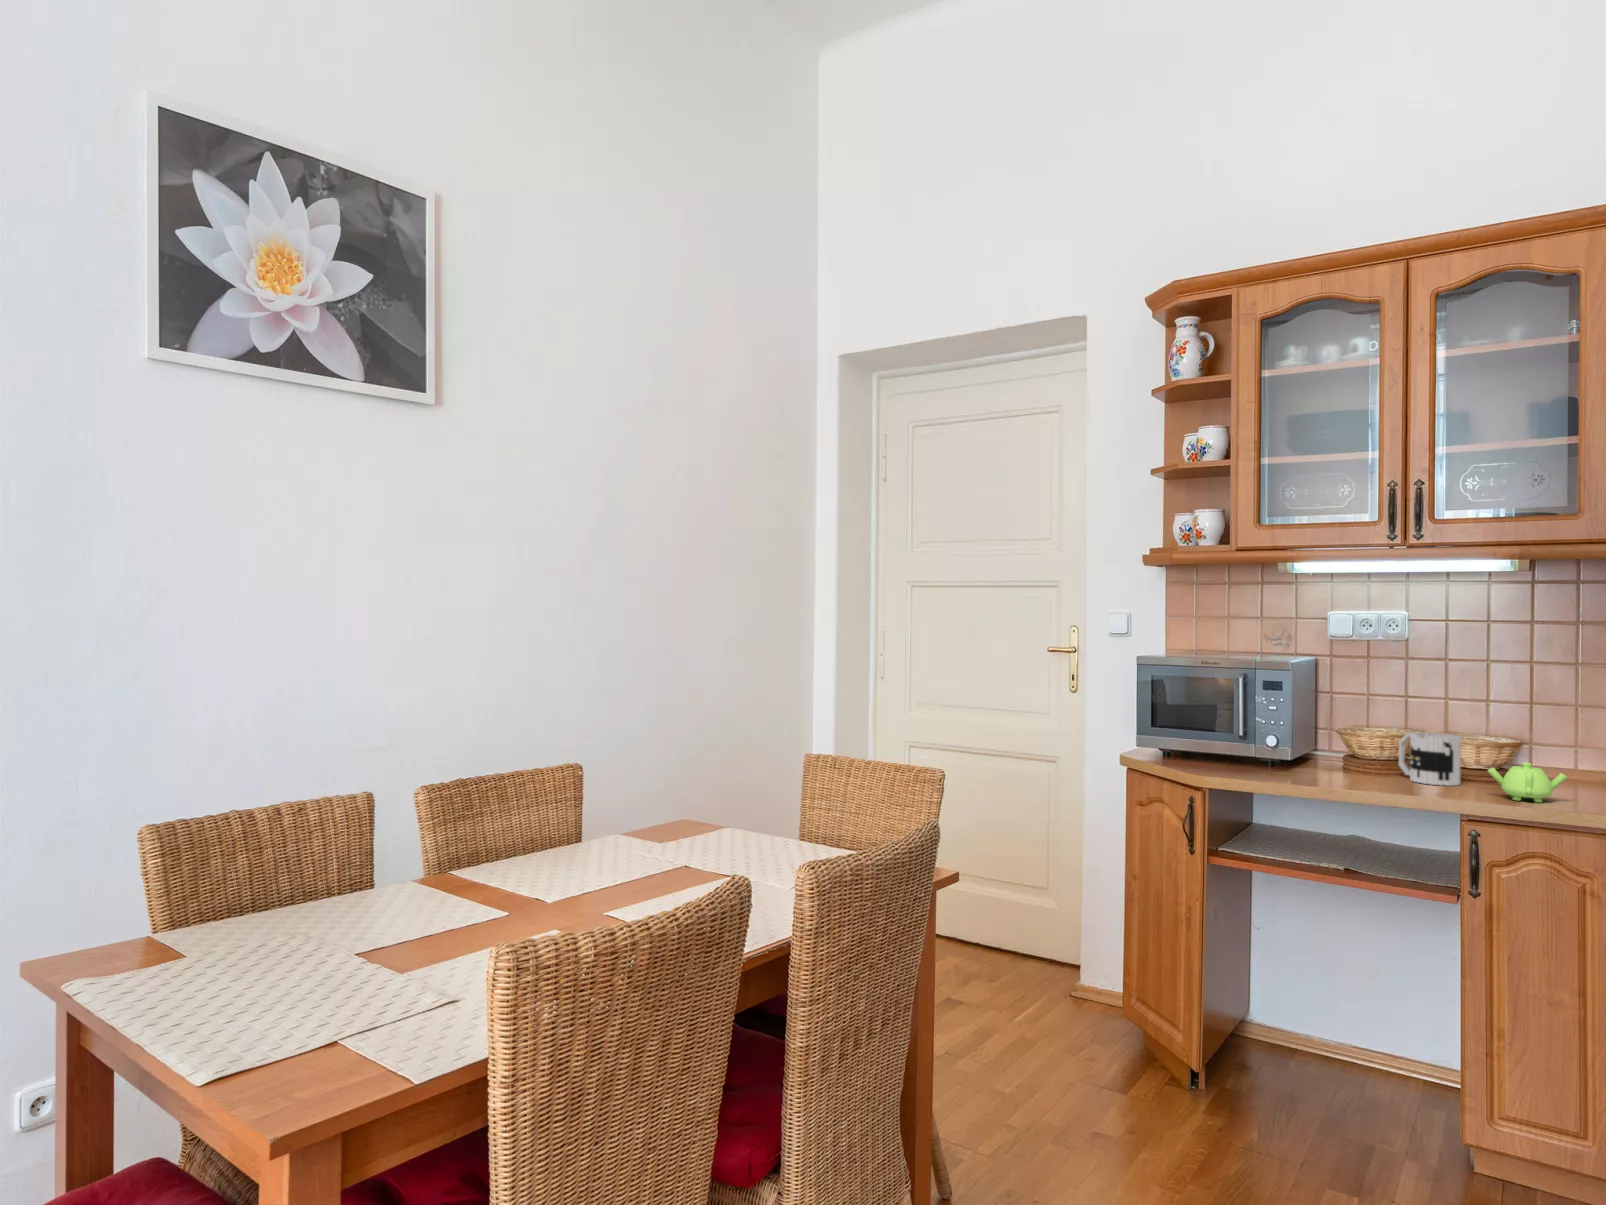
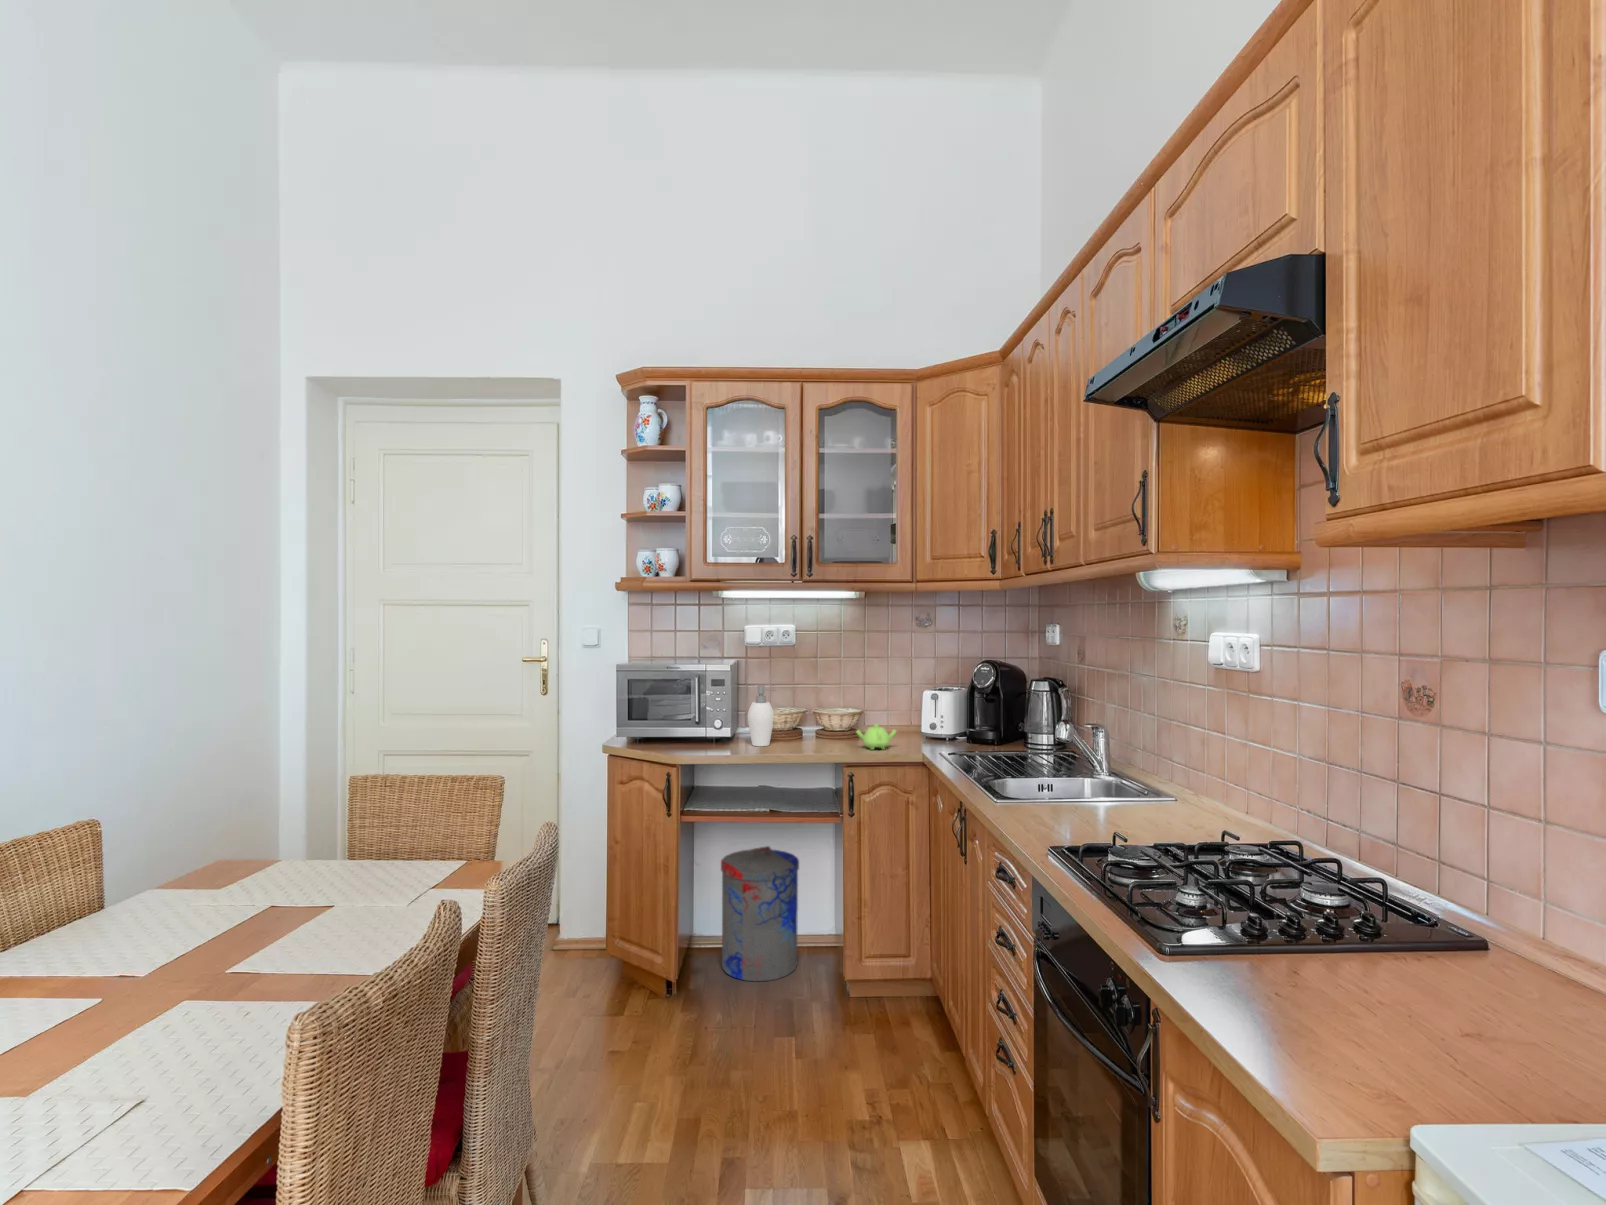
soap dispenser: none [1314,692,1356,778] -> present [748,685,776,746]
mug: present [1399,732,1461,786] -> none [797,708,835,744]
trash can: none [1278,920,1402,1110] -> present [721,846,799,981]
···
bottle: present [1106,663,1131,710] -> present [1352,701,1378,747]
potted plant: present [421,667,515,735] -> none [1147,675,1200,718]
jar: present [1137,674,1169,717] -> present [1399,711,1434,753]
···
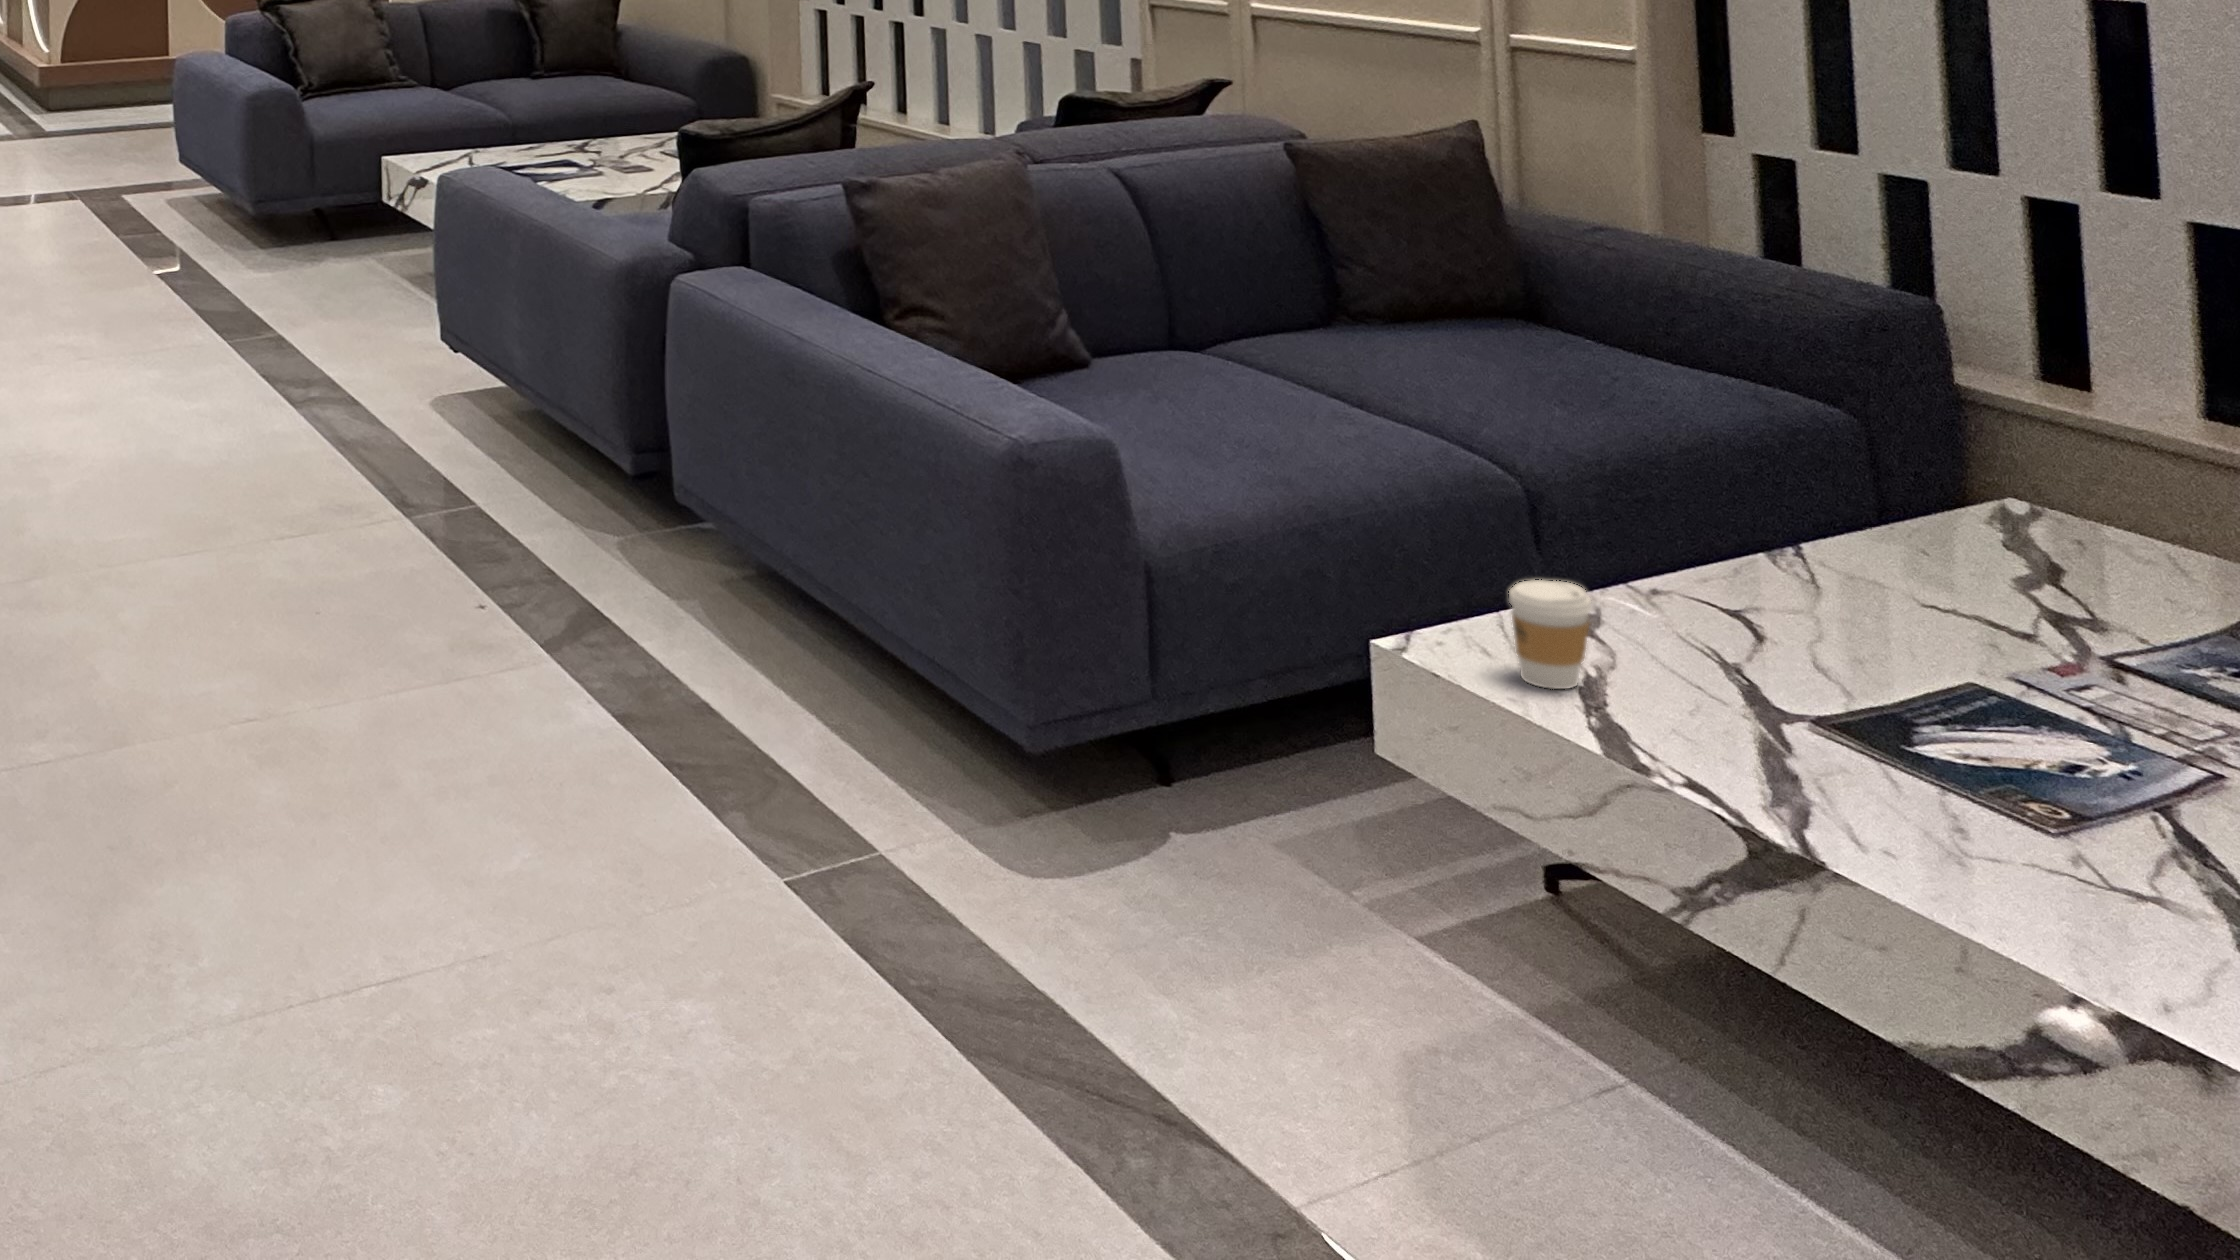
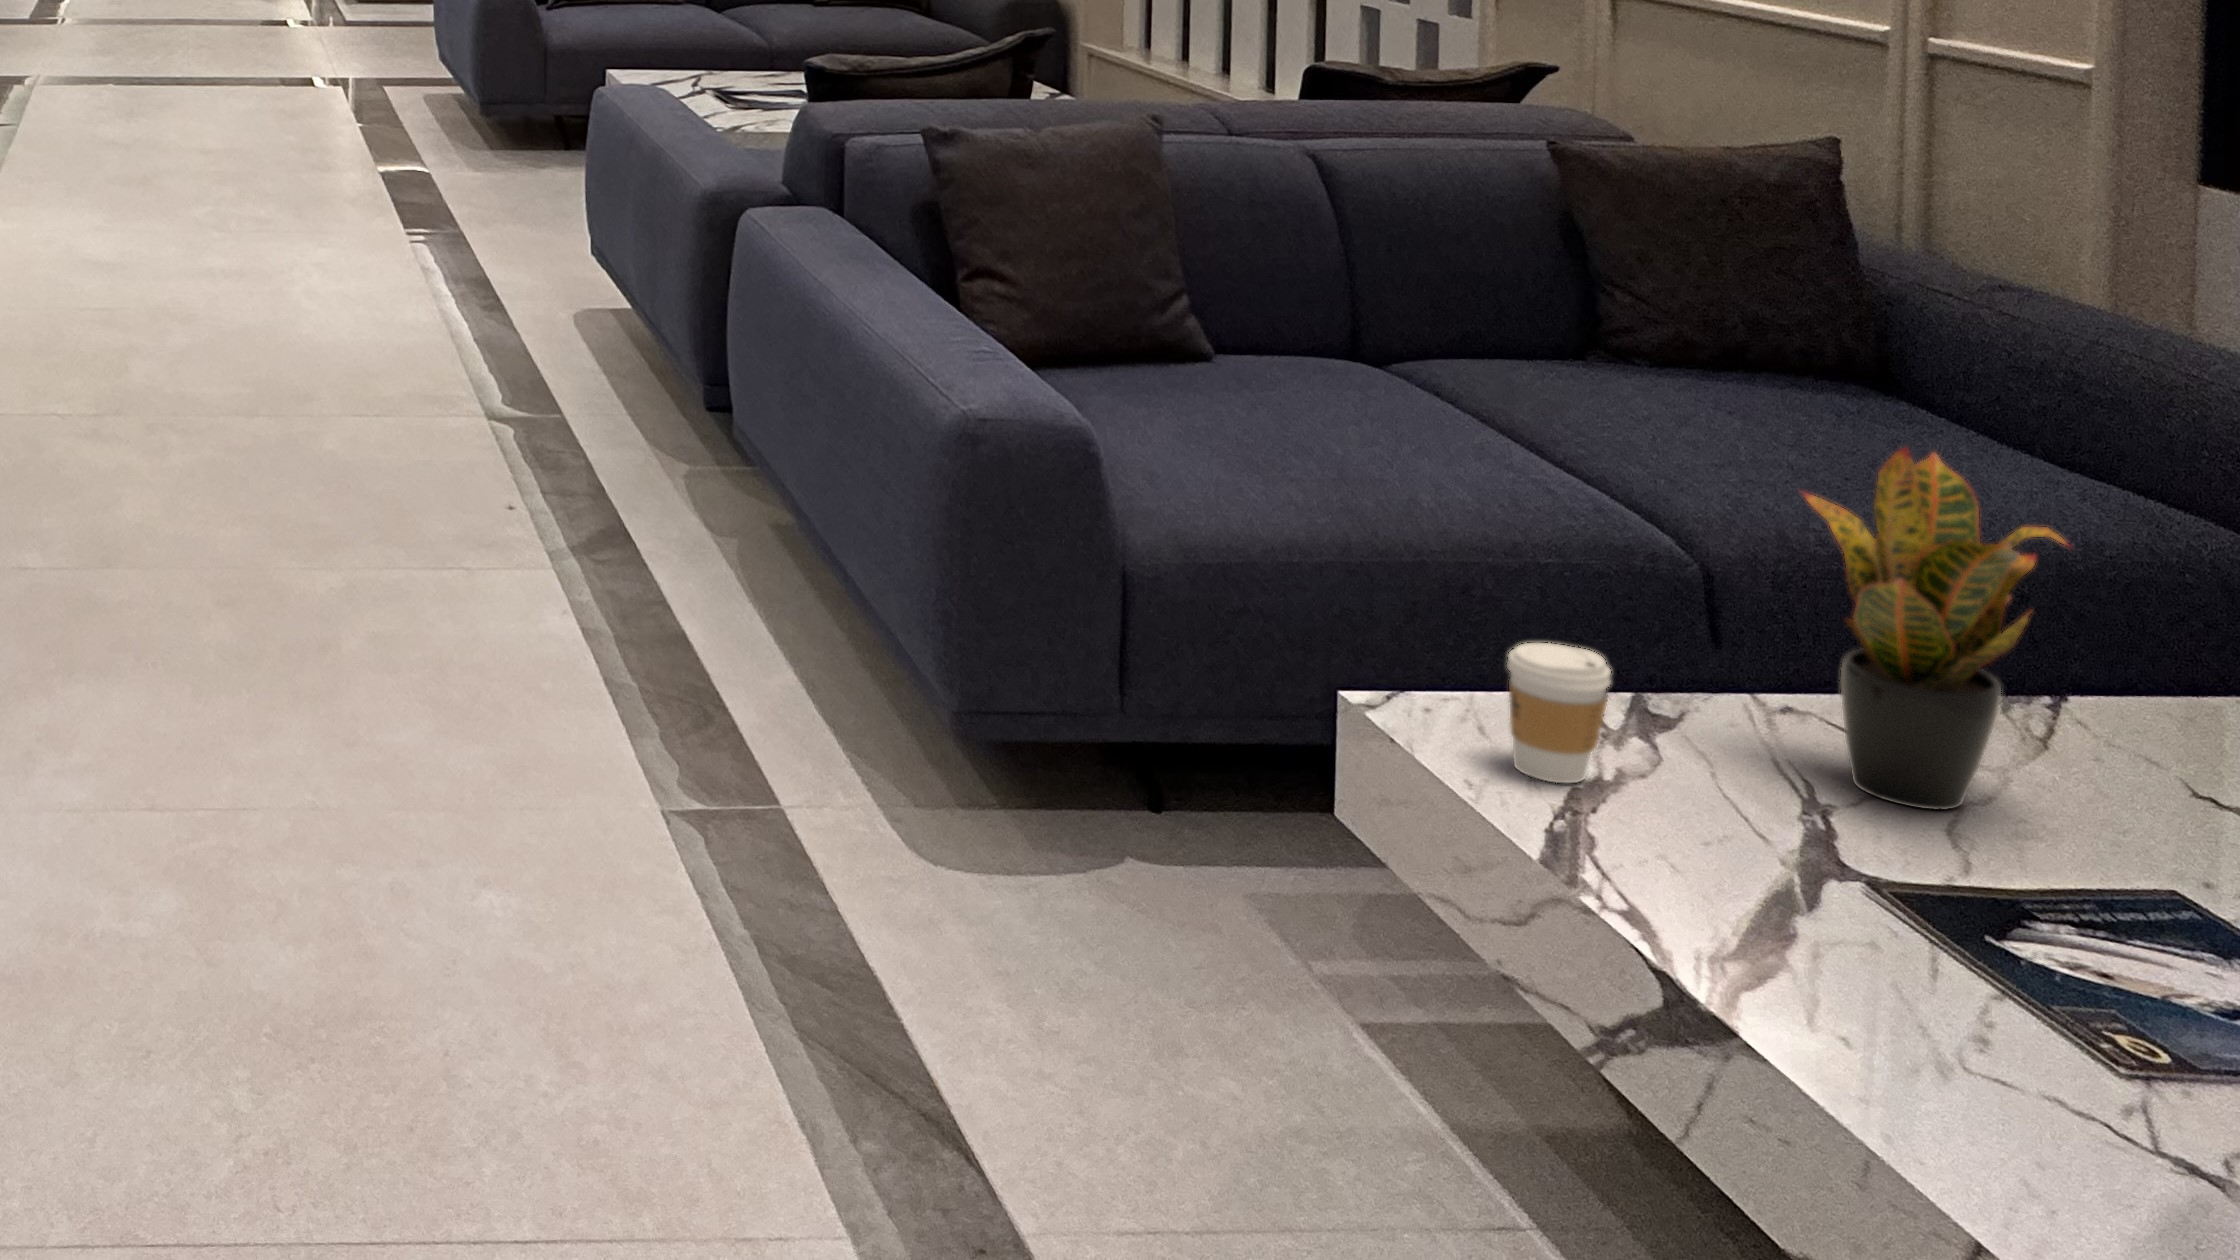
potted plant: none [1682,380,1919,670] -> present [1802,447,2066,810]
···
Please return only the lines above, starting at the line that has "soap dispenser: none" and ending at the line that has "trash can: none", keeping both and leaving each one unchanged.

Answer to the exercise:
soap dispenser: none [1314,692,1356,778] -> present [748,685,776,746]
mug: present [1399,732,1461,786] -> none [797,708,835,744]
trash can: none [1278,920,1402,1110] -> present [721,846,799,981]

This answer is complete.